In the past, the Bank of Israel allowed insurers to take control of banks, albeit with small holdings. Now, with this sweeping decree, the path is closed to insurers both large and small. Behind the decision lies the banking supervisor, Yoav Lehman, and the central bank governor, David Klein who would rather wait for the findings of a panel headed by the treasury director general Yossi Bachar on the preferred structure of the financial sector.
The team is supposed to cover such questions as splitting the provident funds from the banks, and the `incestuous' cross-ownership of banks and insurance companies.
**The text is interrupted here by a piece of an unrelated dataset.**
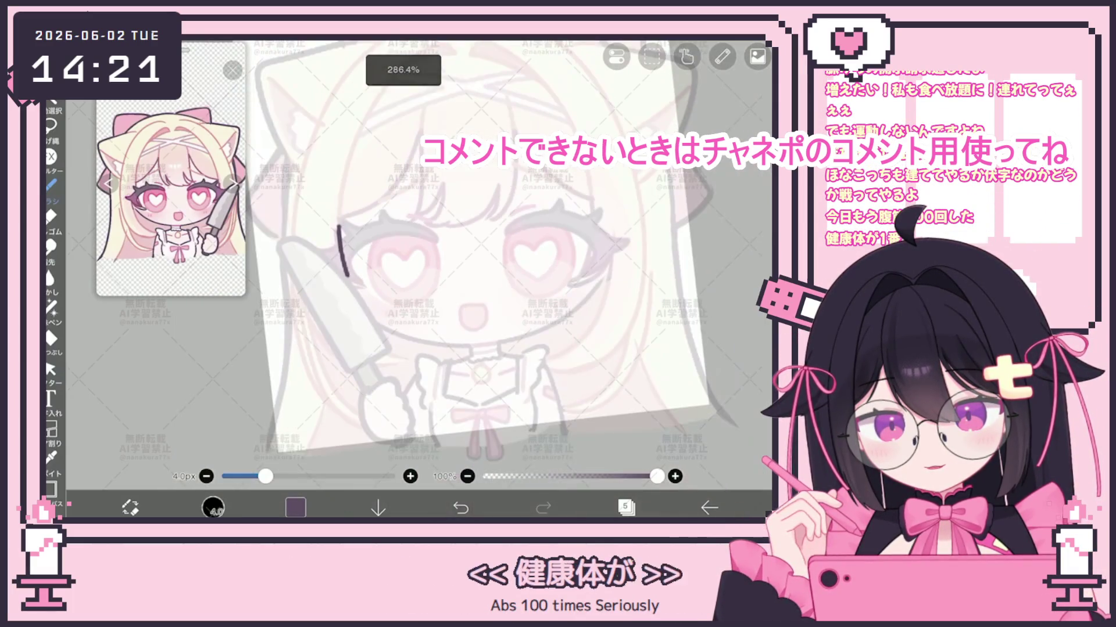
Draw the jaw curve from the left cheek toward the chin, undoing overshoots to retry.
drag(347, 279, 465, 346)
key(ctrl+z)
key(ctrl+z)
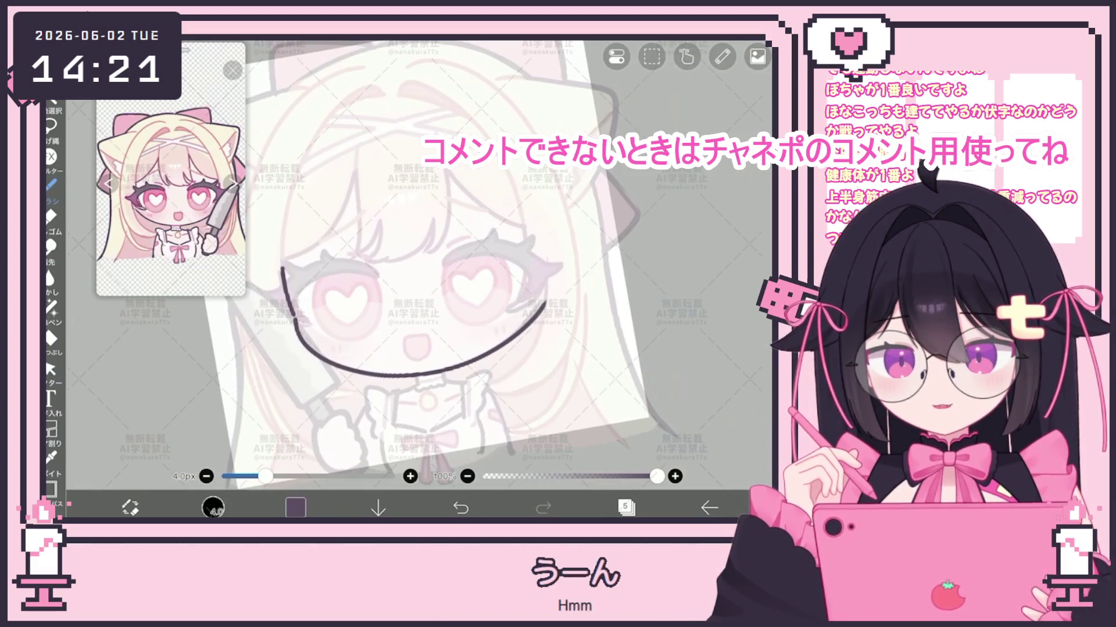
scroll(459, 249, down, 3)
Bachar will probably concentrate on two or three recommendations, leading with the provident fund-bank divorce, but the Bank of Israel's instruction gives a heavy hint as to its position - that niggly pin-point recommendations are insufficient, and that some sweeping changes are required in Israel's financial world.
Klein has long hinted at his view of the problems: that the provident and mutual funds must be wrested from the banks, that banks be allowed to market insurance and pension products, and that the conflict of interests of the banks in underwriting and investment management be reduced.
The heavy cross-ownership in the financial sector, and the high domination of banking and insurance by a few giant players is, according to the central bank, a threat to stability, and an unending opportunity for conflict of interests in credit and investment services.
Banning the likes of Hamburger, Gurwitz and others from competing for Discount's control could jeopardize the bank's privatization by reducing the number of potential bidders. The central bank's message that it is trying to broadcast is that though the state's sale is important, even more so is the prevention of any conflict of interest in the capital and financial markets, and the creation of a firm and less concentrated infrastructure that will improve competition and reduce the risk of instability.
Now if Bachar and Finance Minister Benyamin Netanyahu are interested in seeing Discount's privatization succeed, then they should internalize Klein's hinted message and adopt broader recommendations for the sector, affecting marketing, distribution, credit, cross-ownership and the collapse of the banks' and insurers' control of various activities in the capital market.